Summing a trigonometric series, $\sum\limits_{n＝1}^{\infty} {\frac{\sin nx}{n}}$

Question

$$\sum_{n＝1}^{\infty} {\frac{\sin nx}{n}}$$ I tried $(\frac{\sin nx}n)'＝\cos nx$，then consider $\;\sum\limits_{n＝1}^\infty\cos nx\;$ , but I didn't succeed.
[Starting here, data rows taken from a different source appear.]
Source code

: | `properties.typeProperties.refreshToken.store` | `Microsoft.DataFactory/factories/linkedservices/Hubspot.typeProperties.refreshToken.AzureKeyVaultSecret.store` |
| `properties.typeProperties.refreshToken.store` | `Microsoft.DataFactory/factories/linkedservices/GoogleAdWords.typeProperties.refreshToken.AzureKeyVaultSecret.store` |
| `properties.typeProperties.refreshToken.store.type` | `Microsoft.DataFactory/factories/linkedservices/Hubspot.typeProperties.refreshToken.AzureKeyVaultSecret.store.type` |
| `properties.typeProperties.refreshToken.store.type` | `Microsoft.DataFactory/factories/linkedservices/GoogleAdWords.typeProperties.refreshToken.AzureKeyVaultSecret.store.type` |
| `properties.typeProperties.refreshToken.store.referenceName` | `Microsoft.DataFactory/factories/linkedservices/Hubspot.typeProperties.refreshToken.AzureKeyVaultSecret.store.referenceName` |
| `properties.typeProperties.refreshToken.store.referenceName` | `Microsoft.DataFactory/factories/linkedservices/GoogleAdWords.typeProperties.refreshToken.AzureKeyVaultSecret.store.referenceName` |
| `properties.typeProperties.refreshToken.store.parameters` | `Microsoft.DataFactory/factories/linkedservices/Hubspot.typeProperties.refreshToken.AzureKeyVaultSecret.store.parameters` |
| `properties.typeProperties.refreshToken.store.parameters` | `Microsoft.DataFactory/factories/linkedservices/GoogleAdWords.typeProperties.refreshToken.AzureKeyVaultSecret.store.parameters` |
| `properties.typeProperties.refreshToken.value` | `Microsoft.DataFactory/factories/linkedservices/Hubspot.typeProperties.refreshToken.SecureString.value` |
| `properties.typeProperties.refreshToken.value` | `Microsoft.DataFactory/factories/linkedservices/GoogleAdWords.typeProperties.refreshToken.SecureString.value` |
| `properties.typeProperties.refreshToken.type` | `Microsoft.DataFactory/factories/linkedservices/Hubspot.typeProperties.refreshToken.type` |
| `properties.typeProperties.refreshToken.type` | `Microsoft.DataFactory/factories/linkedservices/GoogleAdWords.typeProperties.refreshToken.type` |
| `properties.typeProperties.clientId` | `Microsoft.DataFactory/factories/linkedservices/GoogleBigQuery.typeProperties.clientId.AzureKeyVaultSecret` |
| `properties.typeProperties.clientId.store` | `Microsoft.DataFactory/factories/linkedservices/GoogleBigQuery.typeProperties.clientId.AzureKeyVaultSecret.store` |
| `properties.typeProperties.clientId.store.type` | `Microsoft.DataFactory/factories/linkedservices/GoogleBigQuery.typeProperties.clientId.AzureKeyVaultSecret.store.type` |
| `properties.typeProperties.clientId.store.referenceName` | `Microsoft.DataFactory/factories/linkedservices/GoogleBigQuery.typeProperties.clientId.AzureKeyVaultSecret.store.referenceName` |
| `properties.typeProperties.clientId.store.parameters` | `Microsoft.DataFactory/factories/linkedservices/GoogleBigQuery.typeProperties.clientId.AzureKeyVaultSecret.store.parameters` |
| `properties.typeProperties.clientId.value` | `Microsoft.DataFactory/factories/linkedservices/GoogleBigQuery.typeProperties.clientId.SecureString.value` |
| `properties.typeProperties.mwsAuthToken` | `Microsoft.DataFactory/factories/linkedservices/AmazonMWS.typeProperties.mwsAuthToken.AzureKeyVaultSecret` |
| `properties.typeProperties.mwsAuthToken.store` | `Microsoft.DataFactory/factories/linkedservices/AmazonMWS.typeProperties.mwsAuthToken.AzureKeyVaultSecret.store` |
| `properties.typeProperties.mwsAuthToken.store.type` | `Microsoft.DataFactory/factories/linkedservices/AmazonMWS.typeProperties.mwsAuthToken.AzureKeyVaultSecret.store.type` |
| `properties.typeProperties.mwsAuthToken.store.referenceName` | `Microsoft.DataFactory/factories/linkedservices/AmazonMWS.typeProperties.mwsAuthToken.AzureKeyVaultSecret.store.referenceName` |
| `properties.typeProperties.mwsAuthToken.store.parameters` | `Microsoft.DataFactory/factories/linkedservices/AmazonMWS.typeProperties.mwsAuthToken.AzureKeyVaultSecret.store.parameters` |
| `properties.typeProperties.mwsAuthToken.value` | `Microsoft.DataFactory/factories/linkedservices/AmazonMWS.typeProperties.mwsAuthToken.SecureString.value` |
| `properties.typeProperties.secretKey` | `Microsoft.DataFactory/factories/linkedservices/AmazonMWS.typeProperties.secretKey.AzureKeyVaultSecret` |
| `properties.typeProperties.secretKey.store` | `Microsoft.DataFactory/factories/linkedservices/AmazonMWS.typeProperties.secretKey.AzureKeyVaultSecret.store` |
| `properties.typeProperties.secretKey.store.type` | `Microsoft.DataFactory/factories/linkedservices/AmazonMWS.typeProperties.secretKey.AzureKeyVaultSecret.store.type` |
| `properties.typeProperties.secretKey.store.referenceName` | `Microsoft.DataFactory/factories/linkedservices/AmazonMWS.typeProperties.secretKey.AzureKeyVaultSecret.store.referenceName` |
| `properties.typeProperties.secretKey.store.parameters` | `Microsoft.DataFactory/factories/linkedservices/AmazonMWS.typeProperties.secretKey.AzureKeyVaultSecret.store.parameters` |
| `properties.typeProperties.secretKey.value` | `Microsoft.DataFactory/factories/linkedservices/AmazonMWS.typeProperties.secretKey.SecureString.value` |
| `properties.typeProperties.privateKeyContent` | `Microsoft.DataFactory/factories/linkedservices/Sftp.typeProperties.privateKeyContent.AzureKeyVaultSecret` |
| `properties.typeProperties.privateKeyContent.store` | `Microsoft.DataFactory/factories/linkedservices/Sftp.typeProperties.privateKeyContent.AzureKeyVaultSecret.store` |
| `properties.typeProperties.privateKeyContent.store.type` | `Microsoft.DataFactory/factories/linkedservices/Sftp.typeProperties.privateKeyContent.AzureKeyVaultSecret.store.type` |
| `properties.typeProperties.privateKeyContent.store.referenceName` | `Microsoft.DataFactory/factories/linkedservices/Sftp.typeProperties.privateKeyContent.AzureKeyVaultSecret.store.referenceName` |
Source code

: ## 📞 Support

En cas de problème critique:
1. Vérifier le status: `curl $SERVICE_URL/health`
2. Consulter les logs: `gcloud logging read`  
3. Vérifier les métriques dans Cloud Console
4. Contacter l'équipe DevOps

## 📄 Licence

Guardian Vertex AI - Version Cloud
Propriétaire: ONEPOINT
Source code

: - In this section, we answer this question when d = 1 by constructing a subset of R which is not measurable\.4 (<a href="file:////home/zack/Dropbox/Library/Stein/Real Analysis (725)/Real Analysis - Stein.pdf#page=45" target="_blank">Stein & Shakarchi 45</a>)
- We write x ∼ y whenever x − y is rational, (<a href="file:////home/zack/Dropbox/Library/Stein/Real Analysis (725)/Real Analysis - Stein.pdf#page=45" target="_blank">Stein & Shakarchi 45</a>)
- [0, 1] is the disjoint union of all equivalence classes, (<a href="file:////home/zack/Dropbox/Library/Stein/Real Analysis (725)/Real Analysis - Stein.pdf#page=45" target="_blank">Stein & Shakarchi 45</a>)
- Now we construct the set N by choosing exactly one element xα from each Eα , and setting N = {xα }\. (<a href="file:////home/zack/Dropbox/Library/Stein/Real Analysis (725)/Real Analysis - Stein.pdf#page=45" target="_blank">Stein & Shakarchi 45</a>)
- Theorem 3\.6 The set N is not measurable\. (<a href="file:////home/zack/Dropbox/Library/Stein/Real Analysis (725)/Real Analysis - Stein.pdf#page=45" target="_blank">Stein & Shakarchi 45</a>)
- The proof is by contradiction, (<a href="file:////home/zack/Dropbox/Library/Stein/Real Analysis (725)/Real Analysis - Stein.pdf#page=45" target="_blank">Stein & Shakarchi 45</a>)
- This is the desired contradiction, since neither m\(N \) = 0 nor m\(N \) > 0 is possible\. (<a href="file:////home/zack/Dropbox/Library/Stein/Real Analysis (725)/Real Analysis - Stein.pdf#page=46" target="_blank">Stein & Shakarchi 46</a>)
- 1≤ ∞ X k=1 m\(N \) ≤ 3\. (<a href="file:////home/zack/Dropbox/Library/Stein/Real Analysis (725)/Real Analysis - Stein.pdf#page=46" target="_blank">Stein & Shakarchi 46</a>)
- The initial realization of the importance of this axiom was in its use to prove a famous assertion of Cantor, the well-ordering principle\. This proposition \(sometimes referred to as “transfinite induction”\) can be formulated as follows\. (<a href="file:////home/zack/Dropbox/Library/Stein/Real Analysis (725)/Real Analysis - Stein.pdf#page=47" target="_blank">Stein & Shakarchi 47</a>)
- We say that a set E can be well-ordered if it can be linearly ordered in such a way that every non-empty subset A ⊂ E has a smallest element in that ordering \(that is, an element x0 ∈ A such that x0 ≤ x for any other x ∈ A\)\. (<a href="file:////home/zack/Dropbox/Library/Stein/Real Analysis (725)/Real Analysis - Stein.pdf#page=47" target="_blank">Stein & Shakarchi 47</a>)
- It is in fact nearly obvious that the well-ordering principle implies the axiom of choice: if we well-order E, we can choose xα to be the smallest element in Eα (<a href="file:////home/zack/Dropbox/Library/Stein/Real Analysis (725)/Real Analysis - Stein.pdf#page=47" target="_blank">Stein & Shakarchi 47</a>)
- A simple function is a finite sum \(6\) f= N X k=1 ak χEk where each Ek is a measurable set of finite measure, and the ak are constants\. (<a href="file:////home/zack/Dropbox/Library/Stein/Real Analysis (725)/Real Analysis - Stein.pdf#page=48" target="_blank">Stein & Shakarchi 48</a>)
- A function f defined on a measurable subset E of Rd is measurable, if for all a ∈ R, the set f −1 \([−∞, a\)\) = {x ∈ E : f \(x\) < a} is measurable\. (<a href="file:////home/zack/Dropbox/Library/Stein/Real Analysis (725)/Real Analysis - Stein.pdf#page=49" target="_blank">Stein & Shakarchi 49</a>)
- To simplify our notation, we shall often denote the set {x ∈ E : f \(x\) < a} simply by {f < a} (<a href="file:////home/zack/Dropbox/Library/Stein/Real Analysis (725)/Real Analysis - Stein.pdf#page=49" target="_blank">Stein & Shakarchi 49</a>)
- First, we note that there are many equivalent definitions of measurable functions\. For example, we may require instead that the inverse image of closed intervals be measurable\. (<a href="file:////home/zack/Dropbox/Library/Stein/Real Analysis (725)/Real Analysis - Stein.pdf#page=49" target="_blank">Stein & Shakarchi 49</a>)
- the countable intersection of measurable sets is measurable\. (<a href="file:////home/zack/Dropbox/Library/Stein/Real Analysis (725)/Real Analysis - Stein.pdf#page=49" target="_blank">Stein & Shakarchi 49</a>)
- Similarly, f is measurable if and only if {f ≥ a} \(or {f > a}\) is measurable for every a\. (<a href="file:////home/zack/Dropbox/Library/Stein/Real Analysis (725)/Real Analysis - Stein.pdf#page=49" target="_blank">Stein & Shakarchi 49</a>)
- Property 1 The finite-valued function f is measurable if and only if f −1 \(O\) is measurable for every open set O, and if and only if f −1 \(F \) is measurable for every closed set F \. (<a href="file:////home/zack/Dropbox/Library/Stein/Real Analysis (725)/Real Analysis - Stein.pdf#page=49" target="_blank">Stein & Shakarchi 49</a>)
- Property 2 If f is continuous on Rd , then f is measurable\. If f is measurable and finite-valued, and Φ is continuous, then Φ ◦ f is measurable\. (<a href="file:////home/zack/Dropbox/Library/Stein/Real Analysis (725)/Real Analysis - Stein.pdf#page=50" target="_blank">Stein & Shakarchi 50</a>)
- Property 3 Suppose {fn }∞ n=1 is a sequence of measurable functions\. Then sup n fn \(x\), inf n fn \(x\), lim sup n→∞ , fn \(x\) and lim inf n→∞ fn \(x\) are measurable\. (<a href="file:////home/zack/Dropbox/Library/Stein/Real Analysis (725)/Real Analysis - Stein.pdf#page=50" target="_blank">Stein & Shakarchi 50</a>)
Any help will be appreciated.

Answer 1

$\displaystyle\sum_{n＝1}^{\infty} {\frac{\sin nx}n}=$ imaginary part of $\displaystyle\sum_{n＝1}^{\infty}\dfrac{(e^{ix})^n}n$

$\displaystyle-\sum_{n＝1}^{\infty}\dfrac{(e^{ix})^n}n=\ln(1-e^{ix})$

$\displaystyle=\ln(e^{ix/2})+\ln(-1)+\ln(e^{ix/2}-e^{-ix/2})$

$\displaystyle=ix/2+\ln(-i)+\ln(2\sin x/2)$

$\displaystyle=ix/2-i\pi/2+\ln(2\sin x/2)$

as $e^{(4m-1)i\pi/2}=-i$ for some integer $m$

the principal value of $\ln(-i)=-\dfrac{i\pi}2$

Answer 2

Hint

$$\log(1-z) =- \sum_{n=1}^\infty \frac{z^n}{n}$$

where $z = e^{ix}$.

Answer 3

Note the following: $$\sum_{n=1}^{\infty} \frac{\sin nx}{n}=\textrm{Im} \left(\sum_{n=1}^\infty \frac{z^n}{n} \right)=\textrm{Im} \left( - \log(1-z) \right).$$

$\textrm{Im}(z)$ stands for the Imaginary part of the complex number $z$ as usual.

Answer 4

my attemp:

$$\ I=\sum_{n=1}^{\infty }\frac{sin(n)}{n} \ \ \ \ \ \ \ \ \ \ \ (*)\\ \\ we\ know\ that: \ \ \ \ \ \ \ \ \ \ \ \sum_{n=1}^{\infty }x^n=\frac{x}{1-x}\ \ \ ,|x|<1 \ \ \\ \\ \\ let\ x=re^{i\theta }\ , \ \ \ \ \ \ \ \ \ \ \ for \ \ \ all\ \ \ \ \ |r|<1\\ \\ \therefore \sum_{n=1}^{\infty }r^{n}(cosn\theta +isin(n\theta ))=\frac{rcos\theta +irsin\theta }{(1-rcos\theta )-irsin\theta }\\ \\ \therefore \sum_{n=1}^{\infty }r^{n-1}(cosn\theta +isinn\theta )=\frac{(cos\theta +isin\theta )(1-rcos\theta +irsin\theta )}{(1-rcos\theta )^2+r^2sin^2\theta }\\ \\ \therefore \sum_{n=1}^{\infty }r^{n-1}sin(n\theta )=\frac{sin\theta }{r^2-2rcos\theta +1}\ \ \ \ \therefore \sum_{n=1}^{\infty }sin(n\theta )\int_{0}^{1}r^{n-1}dr=\int_{0}^{1}\frac{sin\theta }{sin \theta ^ 2+(r-cos\theta )^2}dr\\ \\ =\int_{0}^{1}\frac{1}{sin\theta +sin\theta (\frac{r-cos\theta }{sin\theta })^2}dr=arctan(\frac{r-cos\theta }{sin\theta })\\ \\ \\ \sum_{n=1}^{\infty }\frac{sin(n\theta )}{n}=arctan(\frac{1-cos\theta }{sin\theta })+arctan(\frac{1}{tan\theta })=arctantan\frac{\theta }{2}+\frac{\pi }{2}-\theta \ \ \ \ \ \ \ \\ now \ put\ \theta =1\\ \\ \\ \therefore \sum_{n=1}^{\infty }\frac{sinn}{n}=\frac{\pi -1}{2}\\ \\ \\ $$